XOR-free sets: Maximum density?

Question

It is known that sum-free subsets of $\mathbb{N}$ can have natural density at most $\frac{1}{2}$. This density is achieved by the odd numbers: the sum of two odd numbers is even.

I ask now a similar question for XOR rather than addition. For $a,b \in \mathbb{N}$, define $a \oplus b$ as follows: Represent $a \ge b$ as binary numbers, pad the smaller $b$ with zeros, and take the bit-wise XOR of the binary representation. For example, $35 \oplus 15 = 44$: \begin{eqnarray} 35 = & \;100011\\ 15 = & \;001111\\ \oplus = & \;101100 \end{eqnarray} The condition for a set $S \subset \mathbb{N}$ to be XOR-free is that, for any $a,b \in S$, $a \oplus b \not\in S$.

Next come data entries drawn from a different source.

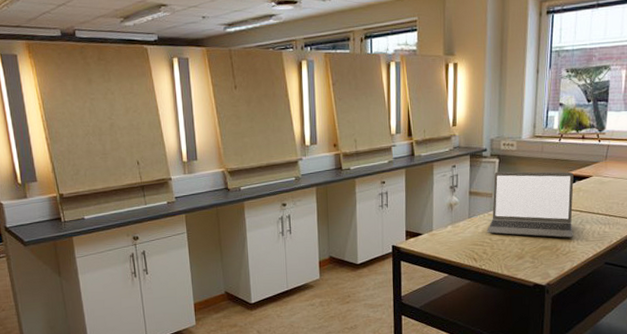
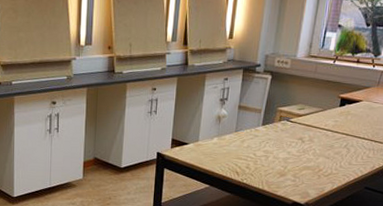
laptop: present [487,171,574,238] -> none [252,88,344,160]

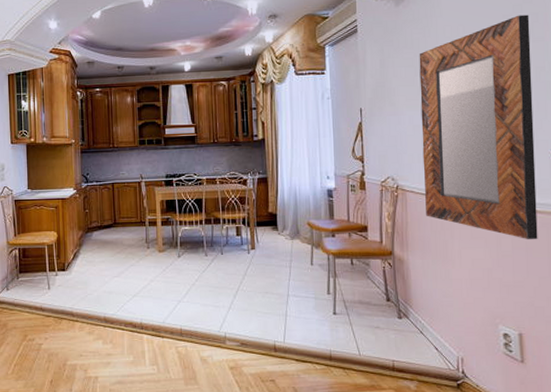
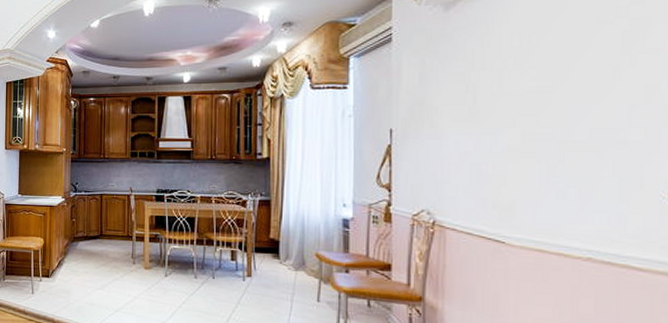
home mirror: present [419,14,538,240] -> none [471,19,640,304]

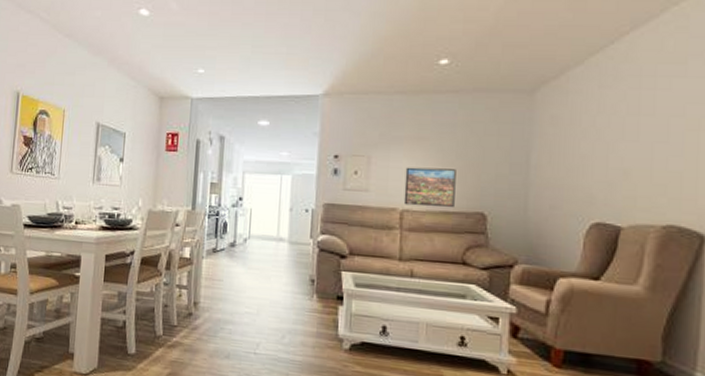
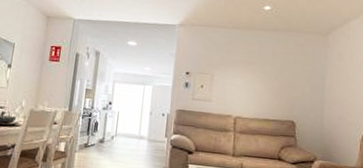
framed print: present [403,167,456,208] -> none [237,84,275,116]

Q. What is the largest density of an XOR-free subset $S$ of $\mathbb{N}$?

Again the odd numbers with density $\frac{1}{2}$ are XOR-free. I am not seeing an argument that $\frac{1}{2}$ is the maximum possible density.

Answer 1

Let $a\in S$ be some fixed element. Note that $a\oplus b \le a + b$. Let $N$ be some big number. Put $M = [1, \ldots , N]\cap S$. We have $a\oplus M \cap M = \varnothing$. We also have $a\oplus M \subset [1, \ldots , N + a]$. Therefore $2|M| \le N + a$ or $|M| \le \frac{N}{2} + \frac{a}{2}$. Since $a$ is fixed taking limit $N\to \infty$ yields the desired result.

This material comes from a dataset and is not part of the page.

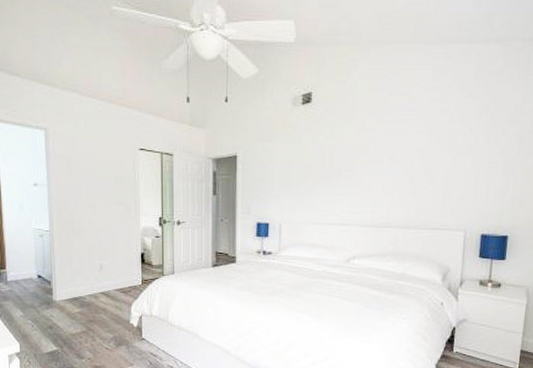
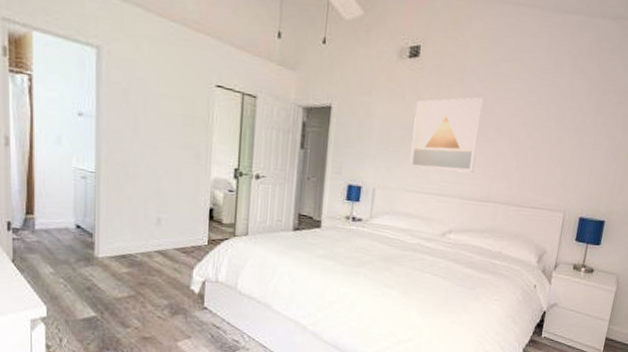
wall art: none [310,132,375,203] -> present [409,97,484,173]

UPD Here is an answer for a perhaps more interesting question: what is limsup of the biggest density of the subset of $[0, \ldots , N]$ which is XOR-free. Note that if $N = 2^k - 1$ for some $k\in \mathbb{N}$ then $|S| \le 2^{k-1}$. Indeed, for any $a, b\in [0, \ldots, N]$ we have $a\oplus b \in [0, \ldots , N]$ . Since $|S\oplus S| \ge |S|$ and $S\cap (S\oplus S) = \varnothing$ we get $2|S| \le (N+1)$ or $|S| \le 2^{k-1}$.

For the general case assume that $2^k \le N < 2^{k+1} - 1$. Then on the one hand $|S| \le 2^k$ since $S\subset [0, \ldots , 2^{k+1}-1]$ and on the other hand $|S| \le 2^{k-1} + (N - 2^k) = N - 2^{k-1}$ since $|S\cap [0, \ldots , 2^k - 1]| \le 2^{k-1}$. Therefore $3|S| \le 2N$ or $|S| \le \frac{2N}{3}$.

Here is an example (found partly via computer search) which shows that density $\frac{2}{3}$ is possible: put $N = 6*2^k$ and let $S$ be a set of all numbers consisting of $k + 3$ digits such that first three of them is from the following set $M = \{(0, 1, 0), (0, 1, 1), (1, 0, 0), (1, 0, 1)\}$. Note that $S\oplus S \cap S = \varnothing$, all elements of $S$ are not greater than $N$ and $|S| = 4*2^k$. Therefore $\frac{|S|}{N} = \frac{2}{3}$.